Research in this area is scant but there are two algorithms that tackle the problem head on. The first is a variant of LDA called SeededLDA, where the LDA algorithm is augmented so that the topic-word and topic-document distributions take account of the seed words. 

The second is called anchored CorEx (short for “correlation explanation”), which implements a completely novel approach to topic modelling compared to LDA. Unlike LDA, CorEx makes no assumption about the data generation process, instead approaching topic modelling in an information theoretic manner. CorEx treats each word as a random variable and seeks to find collections of words (i.e. topics) that best “explain” the data.  Explaining translates into decorrelating the observed word count data, which proceeds by optimizing a mutual information based objective function. The authors observe that this objective function realises an information bottleneck and this can be exploited to modify the model to accept seed, or “anchor”, words as input.
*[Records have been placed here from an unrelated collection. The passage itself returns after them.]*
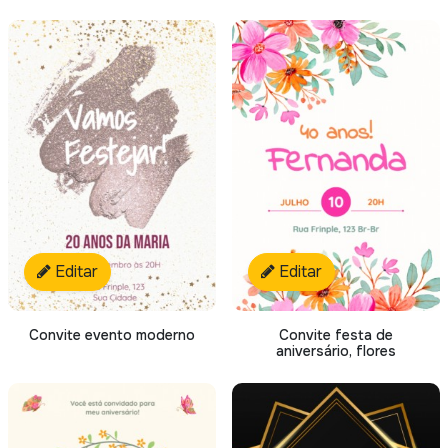
Editar
Editar
Convite evento moderno
Convite festa de
aniversário, flores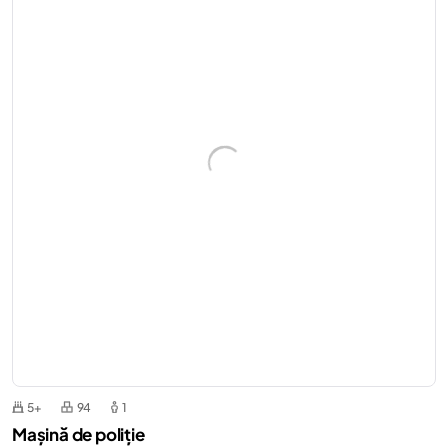
5+
94
1
Mașină de poliție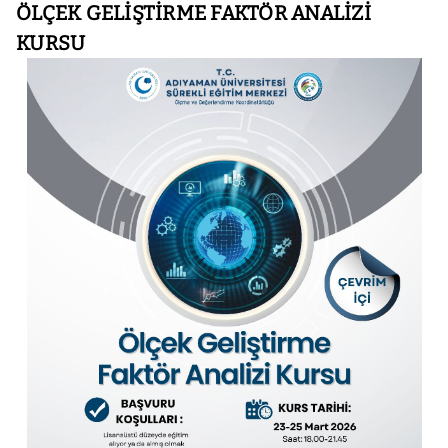
ÖLÇEK GELİŞTİRME FAKTÖR ANALİZİ
KURSU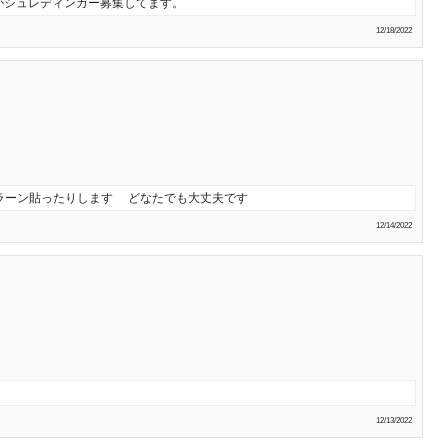
ダかシュレディンガー募集してます。
12/18/2022
スラーン貼ったりします どなたでも大丈夫です
12/14/2022
12/13/2022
The flexibility of anchor word selection is a great feature of this model. Anchor words can be grouped together in any way, they can be given different weights (a model hyperparameter) and interestingly the same anchor words applied to multiple topics can be used to uncover topic “aspects”. The original paper provides an example where a CorEx model with 55 topics in total is fitted, but five of these topics are equally anchored with the words “protest” and “protests”. The model then uncovers topics that tease apart five different aspects of protests, shown below for convenience.

Topic aspects around “protest” and “riot” from running a CorEx topic model with 55 topics and anchoring “protest” and “protests” together to five topics and “riot” and “riots” together to five topics with β = 2. Anchor words are shown in bold. Note, topics are not ordered by total correlation. Source: Gallagher, Reing, Kale and Ver Steeg

To summarise, when faced with a situation where we wish to uncover topics in text data but have knowledge about what words we want to base some of these topics, then semi-supervised topic modelling can help. This setup can help to uncover underrepresented topics, or improve the relevance of topics over the unsupervised case.